The four accused—Precious Eze, Olawale Rotimi, Rowland Olonishuwa, and Seun Odunlami—are facing 10 amended charges for allegedly publishing false information about the company through various social media platforms.

At the resumed hearing of the matter on the 13th and 14th of November, Justice Faji also dismissed the bail applications, citing the serious nature of the alleged offences, which include charges that could lead to up to 14 years in prison.

The judge also held that one of the defendants – Precious Eze has shown the tendency to commit a similar offence again if let out as he is currently charged with a similar offence in another court and was only on bail when he went ahead to commit the alleged offence for which he is now standing trial.

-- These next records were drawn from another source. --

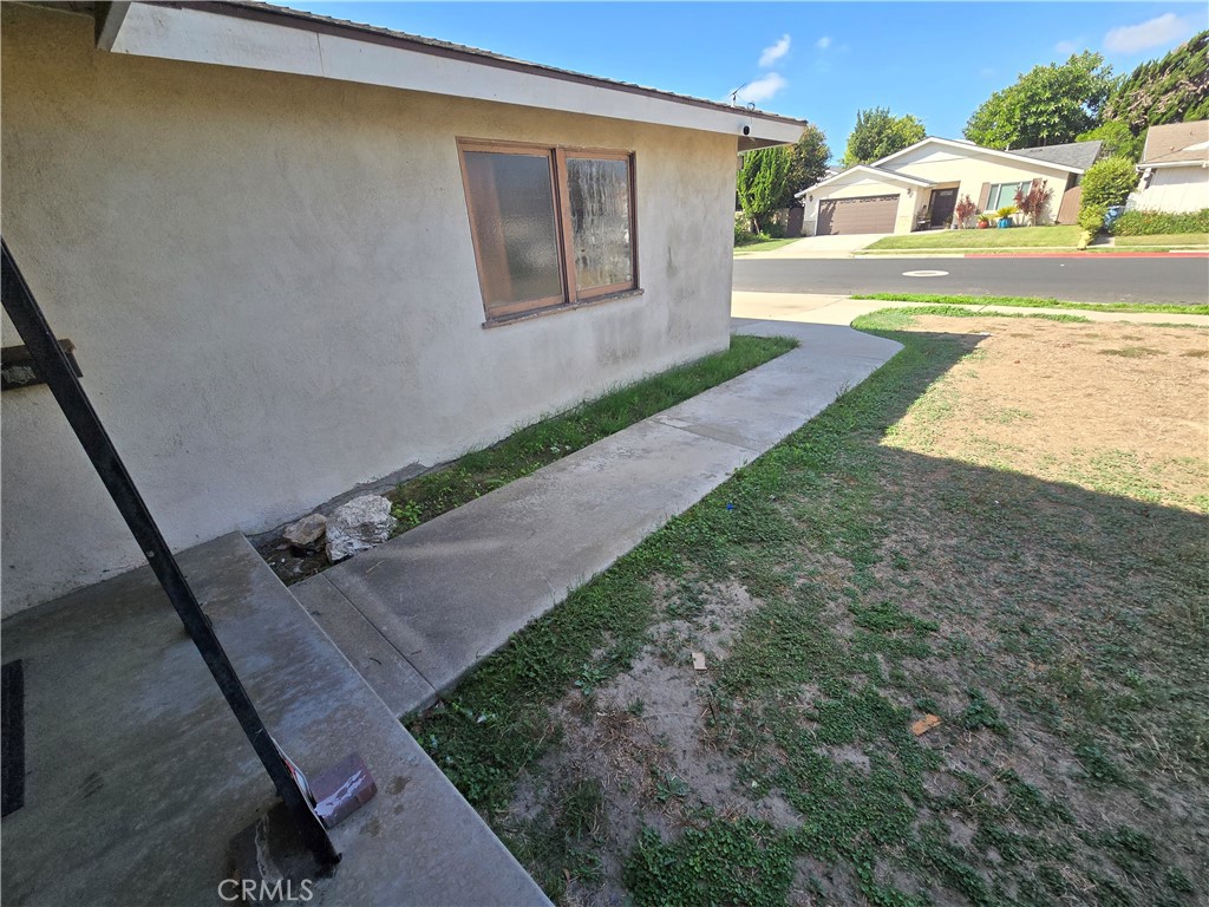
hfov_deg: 106.2
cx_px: 604
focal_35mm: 13
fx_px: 454
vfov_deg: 89.9
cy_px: 454
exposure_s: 1/767
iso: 50
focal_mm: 2.2
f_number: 2.2
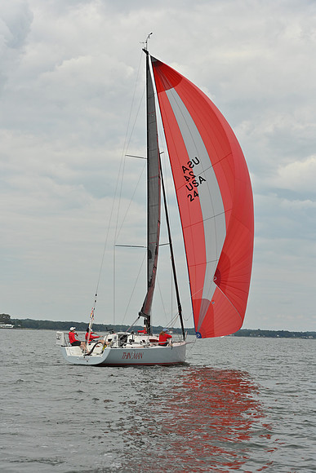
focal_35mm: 80
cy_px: 236
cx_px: 158
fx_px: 1053
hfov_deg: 17.1
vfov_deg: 25.4
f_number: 9
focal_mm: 80
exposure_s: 1/1250
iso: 320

Justice Faaji also highlighted the potentially destabilizing impact such actions could have on the banking sector, particularly since some of the charges involve cross-border activities on the Internet.

The defense counsel, Afolabi Adeniyi, had at the last hearing of the matter while moving an application for bail for the accused persons argued that the defendants should be granted bail on liberal terms, emphasizing that the charges were bailable and that the accused were willing to face trial.

Opposing the application, the prosecution Counsel, Chief Aribisala, SAN, urged the court to reject the bail request, highlighting the risk of the defendants absconding and stressing the need for an expedited trial.

In delivering his ruling, Justice Faji not only denied bail but also ordered an accelerated trial, underlining the gravity of the charges.

He also noted that the defendants’ actions challenged the authority of regulatory bodies, including the Central Bank of Nigeria (CBN), which had approved GTCO’s audited statements.

The matter has been adjourned until the 10th and 12th of December for continuation of the trial.